Spark 1.5 to Incorporate ‘Tungsten’ Upgrades
A preview release of the Apache Spark open source in-memory processing framework incorporates major performance upgrades, according to Databricks Inc., the big data processing company founded by Spark’s creators.
Databricks said Aug. 18 is expects to release Apache Spark 1.5 in a “few weeks,” adding the preview release would allow the Spark community to conduct quality assurance testing.
Databricks said Spark 1.5 would focus on “under-the-hood changes to improve Spark’s performance, usability and operational stability.” Included in the latest release is the first phase of “Project Tungsten,” described as a new execution backend for DataFrames/SQL. The DataFrames API was introduced in February to expand big data processing to a wider audience.
Project Tungsten is touted as the largest change to Spark’s execution engine since the project’s inception and is designed to bring Spark closer to bare metal by improving memory and processing efficiency for Spark applications.
“Through code generation and cache-aware algorithms, Project Tungsten improves the runtime performance with out-of-the-box configurations,” Databricks engineers noted in a recent blog post. “Through explicit memory management and external operations, the new backend also mitigates the inefficiency in [Java virtual machine] garbage collection and improves robustness in large-scale workloads.”
Databricks also provided a performance comparison between Spark 1.4 and the latest version that implements Project Tungsten. The comparison shows “out-of-the-box” performance with no configuration changes for an aggregation query totaling 16 million records and 1 million composite keys. Runtime for an aggregation query on Spark 1.5 appears to be nearly four times faster on the new version, according to the performance comparison.
Another new feature dubbed “back pressure for Spark Streaming” is touted as allowing dynamic control of data ingestion rates ” to adapt to unpredictable variations in processing load,” Databricks said. “This allows streaming applications to be more robust against bursty workloads and downstream delays.”
Other new features in Spark 1.5 include new machine learning algorithms, a “sequential pattern mining” capability, improved R language support and upgrades for reporting memory usage.

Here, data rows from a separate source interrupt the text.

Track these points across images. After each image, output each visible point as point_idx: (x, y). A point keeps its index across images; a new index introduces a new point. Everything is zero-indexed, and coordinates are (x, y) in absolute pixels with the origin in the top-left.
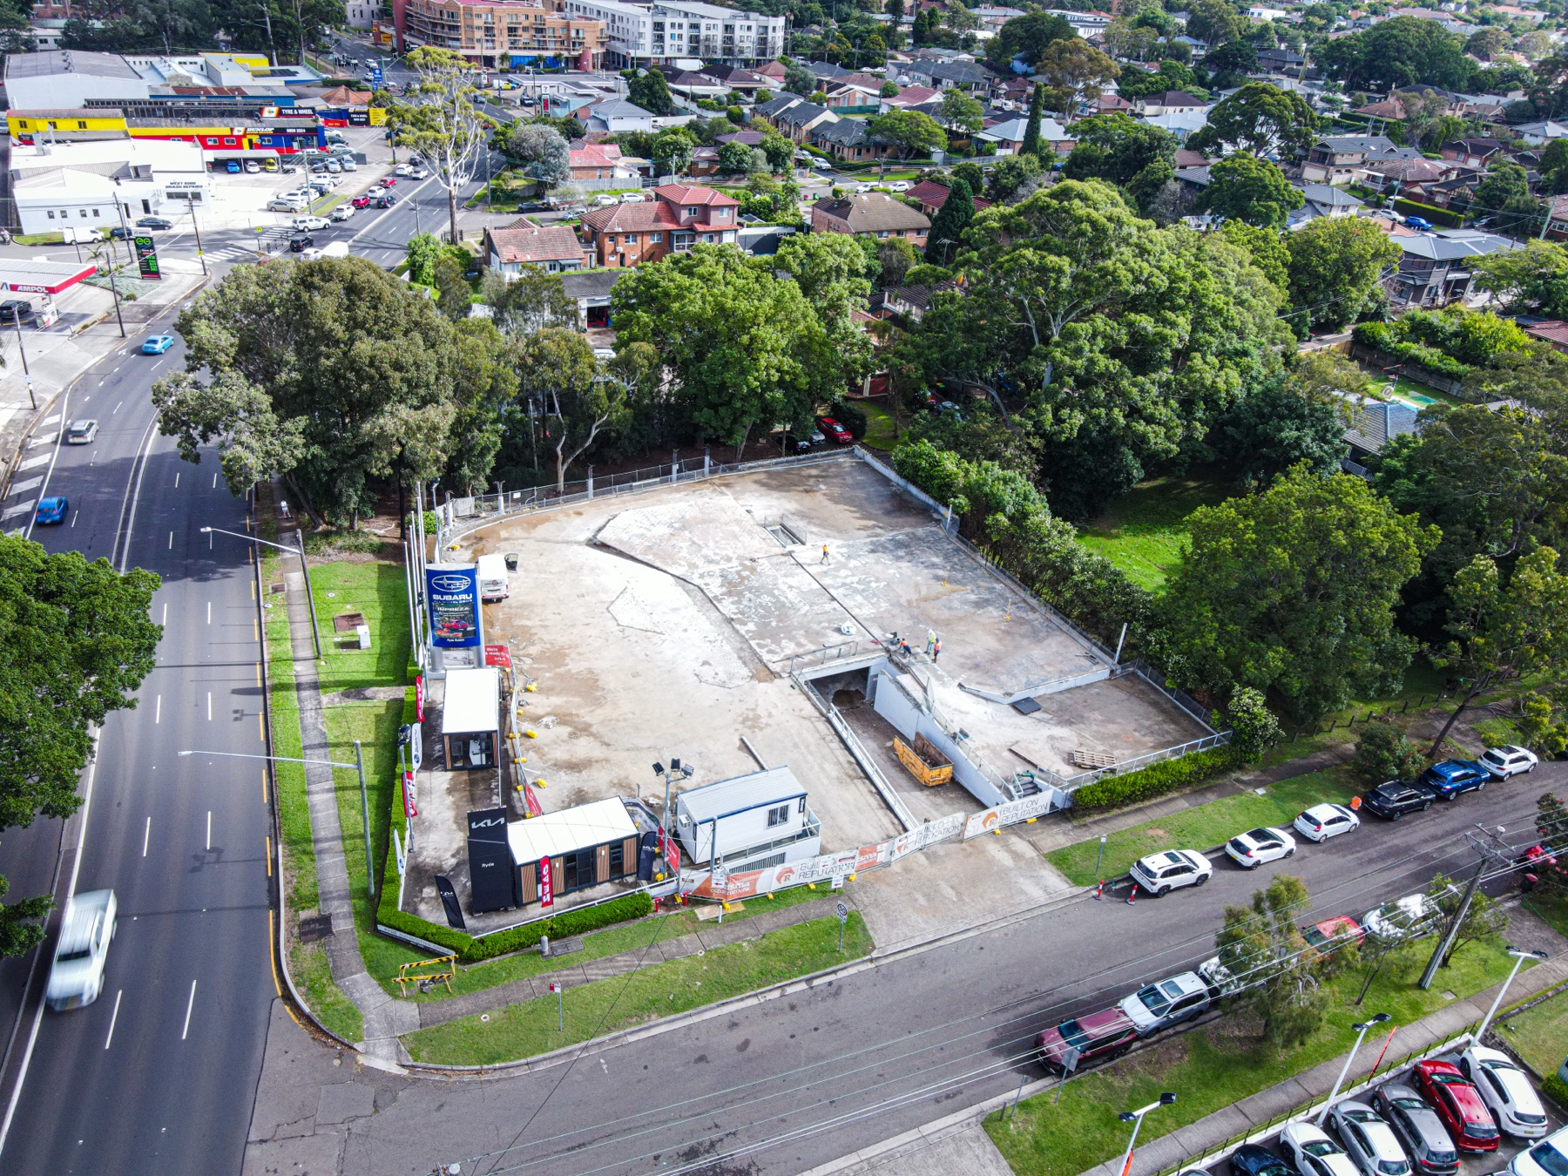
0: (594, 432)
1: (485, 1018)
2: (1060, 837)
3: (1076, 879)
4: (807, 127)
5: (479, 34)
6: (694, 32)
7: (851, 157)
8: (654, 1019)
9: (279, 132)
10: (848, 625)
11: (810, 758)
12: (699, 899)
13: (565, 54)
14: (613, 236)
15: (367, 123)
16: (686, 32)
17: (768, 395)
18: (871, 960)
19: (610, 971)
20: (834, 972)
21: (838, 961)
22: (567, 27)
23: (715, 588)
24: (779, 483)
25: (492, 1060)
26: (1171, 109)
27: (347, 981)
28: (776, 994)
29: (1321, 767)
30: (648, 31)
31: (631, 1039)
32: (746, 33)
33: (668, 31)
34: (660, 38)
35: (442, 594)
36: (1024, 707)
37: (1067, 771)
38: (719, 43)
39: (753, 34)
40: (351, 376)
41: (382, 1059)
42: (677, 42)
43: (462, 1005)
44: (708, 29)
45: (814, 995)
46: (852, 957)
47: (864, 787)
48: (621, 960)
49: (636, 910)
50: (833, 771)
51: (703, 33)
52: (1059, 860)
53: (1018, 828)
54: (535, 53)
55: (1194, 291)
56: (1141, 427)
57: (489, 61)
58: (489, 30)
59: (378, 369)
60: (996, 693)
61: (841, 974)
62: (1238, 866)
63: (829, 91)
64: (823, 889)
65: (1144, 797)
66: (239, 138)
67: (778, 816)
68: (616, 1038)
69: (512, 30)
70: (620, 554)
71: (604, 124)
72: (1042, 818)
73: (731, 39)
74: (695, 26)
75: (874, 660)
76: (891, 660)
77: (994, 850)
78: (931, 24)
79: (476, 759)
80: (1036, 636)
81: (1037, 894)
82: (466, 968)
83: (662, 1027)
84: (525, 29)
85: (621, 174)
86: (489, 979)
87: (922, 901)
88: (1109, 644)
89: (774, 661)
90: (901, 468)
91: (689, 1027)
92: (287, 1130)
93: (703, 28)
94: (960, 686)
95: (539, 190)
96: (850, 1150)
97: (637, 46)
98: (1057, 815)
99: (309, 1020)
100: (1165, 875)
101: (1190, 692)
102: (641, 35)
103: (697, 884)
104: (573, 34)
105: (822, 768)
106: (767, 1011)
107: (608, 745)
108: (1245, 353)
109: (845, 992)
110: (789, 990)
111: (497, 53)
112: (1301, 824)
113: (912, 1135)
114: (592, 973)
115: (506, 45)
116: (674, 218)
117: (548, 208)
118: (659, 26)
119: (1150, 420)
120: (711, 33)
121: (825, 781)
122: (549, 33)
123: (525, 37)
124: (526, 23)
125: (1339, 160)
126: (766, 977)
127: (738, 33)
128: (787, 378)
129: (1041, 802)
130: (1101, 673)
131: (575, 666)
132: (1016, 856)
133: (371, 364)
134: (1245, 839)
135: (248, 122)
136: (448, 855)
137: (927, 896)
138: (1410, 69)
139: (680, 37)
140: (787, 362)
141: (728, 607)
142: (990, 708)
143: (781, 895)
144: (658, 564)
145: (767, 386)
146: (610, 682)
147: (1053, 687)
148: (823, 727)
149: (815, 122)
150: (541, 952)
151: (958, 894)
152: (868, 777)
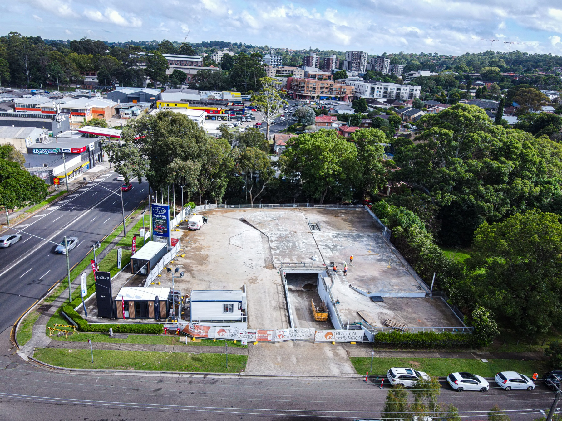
0: (264, 187)
1: (71, 351)
2: (362, 353)
3: (359, 371)
4: (412, 117)
5: (311, 89)
6: (386, 90)
8: (132, 370)
9: (231, 109)
10: (317, 258)
11: (267, 297)
12: (184, 333)
13: (339, 96)
16: (382, 90)
17: (328, 179)
18: (239, 375)
19: (130, 349)
20: (219, 375)
21: (224, 371)
22: (341, 88)
23: (273, 238)
25: (59, 365)
27: (37, 326)
28: (188, 376)
29: (527, 359)
30: (369, 90)
31: (117, 374)
32: (405, 91)
33: (376, 90)
34: (373, 92)
35: (157, 214)
36: (375, 299)
37: (380, 326)
38: (394, 94)
39: (408, 92)
40: (165, 148)
41: (24, 353)
42: (379, 94)
44: (391, 89)
45: (204, 381)
46: (231, 372)
47: (283, 312)
48: (137, 346)
50: (274, 303)
51: (389, 90)
52: (356, 361)
53: (346, 344)
54: (328, 96)
55: (522, 153)
56: (482, 203)
57: (313, 97)
58: (314, 88)
59: (174, 146)
60: (364, 291)
61: (221, 377)
62: (448, 386)
63: (429, 108)
64: (238, 344)
65: (416, 348)
66: (219, 111)
67: (228, 308)
68: (111, 372)
69: (322, 88)
70: (248, 224)
71: (336, 112)
72: (358, 343)
73: (399, 93)
74: (386, 89)
75: (320, 271)
76: (327, 272)
77: (328, 349)
78: (483, 92)
80: (398, 275)
81: (335, 370)
82: (79, 333)
84: (326, 88)
85: (334, 125)
87: (279, 359)
88: (427, 282)
89: (276, 263)
91: (142, 377)
93: (389, 88)
94: (350, 286)
95: (304, 128)
97: (365, 94)
98: (365, 343)
99: (14, 335)
100: (401, 377)
101: (460, 308)
102: (366, 91)
103: (184, 327)
104: (342, 90)
105: (270, 302)
106: (179, 381)
107: (193, 277)
108: (550, 183)
109: (218, 384)
110: (195, 376)
111: (316, 95)
112: (498, 379)
114: (122, 347)
115: (320, 93)
118: (373, 88)
119: (487, 201)
120: (392, 91)
121: (268, 307)
122: (334, 89)
123: (326, 90)
124: (327, 86)
126: (189, 368)
127: (402, 91)
128: (336, 173)
129: (359, 335)
130: (422, 294)
131: (203, 252)
132: (336, 354)
133: (172, 144)
134: (457, 375)
135: (223, 106)
137: (283, 359)
139: (380, 92)
140: (337, 168)
141: (273, 244)
142: (359, 296)
143: (220, 341)
144: (258, 228)
146: (211, 259)
147: (393, 295)
148: (280, 288)
149: (416, 115)
150: (110, 335)
151: (298, 361)
152: (287, 309)
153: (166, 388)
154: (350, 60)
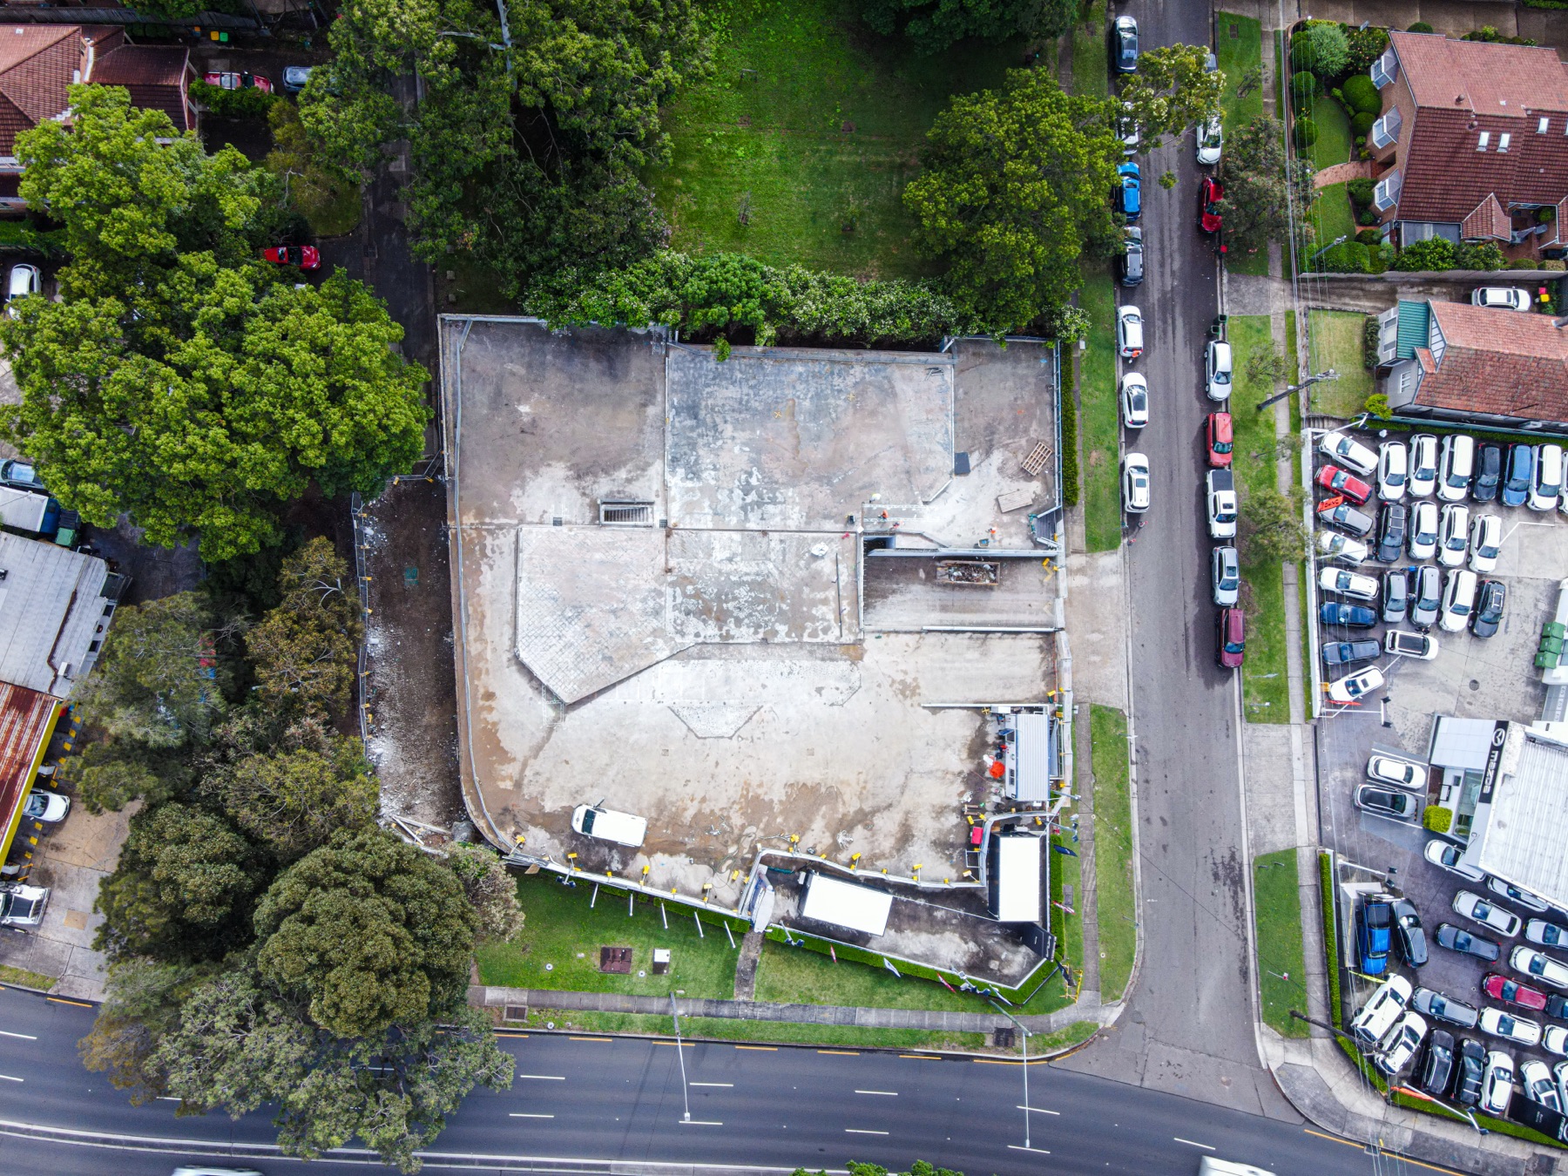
1: (1103, 955)
2: (1076, 528)
3: (1112, 546)
8: (1130, 862)
11: (957, 665)
19: (1091, 875)
23: (708, 631)
27: (1053, 1026)
31: (1139, 880)
36: (962, 466)
41: (1111, 1015)
43: (1091, 966)
45: (1142, 764)
46: (1125, 728)
47: (995, 643)
48: (1086, 866)
50: (973, 655)
52: (1093, 543)
68: (1137, 888)
80: (887, 393)
81: (1115, 581)
82: (1067, 958)
83: (1137, 860)
86: (1076, 947)
87: (1096, 658)
89: (836, 636)
91: (1142, 845)
92: (1139, 1069)
94: (926, 503)
96: (1238, 797)
99: (1073, 1049)
105: (969, 661)
106: (1144, 797)
109: (1144, 743)
113: (1240, 760)
114: (1090, 886)
121: (981, 665)
126: (1122, 785)
130: (950, 375)
132: (1081, 571)
136: (965, 947)
137: (1094, 652)
151: (1099, 631)
152: (988, 633)
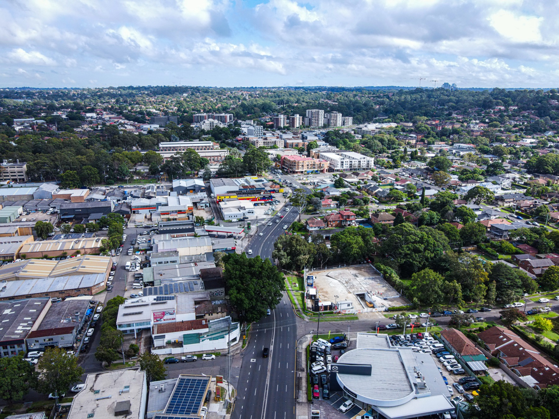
0: (327, 260)
2: (386, 313)
3: (386, 317)
4: (374, 192)
5: (300, 167)
7: (384, 200)
9: (264, 197)
10: (363, 288)
11: (354, 301)
12: (339, 313)
13: (320, 169)
14: (330, 221)
15: (279, 192)
16: (349, 163)
17: (355, 255)
18: (358, 320)
19: (330, 317)
21: (354, 320)
22: (320, 164)
23: (344, 282)
24: (356, 269)
26: (469, 184)
27: (302, 314)
30: (340, 164)
32: (364, 162)
34: (343, 165)
36: (385, 299)
37: (388, 306)
38: (357, 165)
39: (366, 163)
40: (296, 251)
41: (307, 320)
45: (351, 322)
49: (332, 313)
50: (356, 303)
52: (385, 315)
53: (381, 311)
54: (313, 170)
57: (302, 172)
58: (303, 166)
59: (300, 250)
60: (382, 297)
63: (382, 180)
64: (354, 314)
65: (399, 310)
67: (349, 305)
68: (330, 322)
69: (308, 165)
70: (331, 277)
71: (329, 193)
72: (384, 311)
73: (360, 164)
74: (351, 162)
76: (368, 293)
77: (377, 314)
78: (416, 154)
79: (313, 298)
80: (390, 291)
85: (332, 206)
88: (399, 292)
89: (351, 291)
90: (375, 267)
91: (337, 322)
92: (299, 323)
94: (377, 296)
95: (315, 210)
97: (337, 167)
98: (386, 311)
99: (299, 317)
102: (338, 164)
103: (339, 311)
104: (322, 165)
110: (348, 321)
111: (304, 170)
112: (420, 315)
114: (327, 317)
116: (342, 217)
117: (317, 214)
118: (342, 162)
122: (316, 165)
123: (310, 167)
125: (506, 200)
126: (346, 320)
127: (362, 163)
128: (358, 252)
129: (384, 309)
130: (398, 296)
131: (324, 290)
132: (379, 314)
134: (410, 315)
135: (258, 195)
138: (550, 168)
139: (347, 164)
140: (358, 250)
141: (346, 285)
142: (380, 299)
143: (349, 314)
144: (336, 279)
145: (354, 253)
146: (329, 292)
147: (391, 297)
148: (356, 299)
149: (377, 191)
151: (370, 316)
152: (361, 305)
153: (344, 324)
154: (310, 117)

San Francisco-based Databricks said Spark 1.5.0 would be released for testing on a “ready-to-go” cluster. Since multiple versions are supported, Spark 1.5 “canary clusters,” or the push of code changes, would be able to run with existing Spark production clusters, the company noted.
Databricks estimates that more than 220 open source developers from over 80 organizations contributed to the latest Spark release.
A Spark overview and a progress report on Apache Spark 1.5 can be found here.
The pace of Spark development is accelerating. Spark 1.4 was released in June, incorporating support for R notebooks and SparkR, the Databricks hosted service.
Spark got another boost in June when IBM announced it would integrate Spark software into the “core” of its analytics and commerce platforms. It also began offering Apache Spark as a service on its Bluemix cloud application development platform.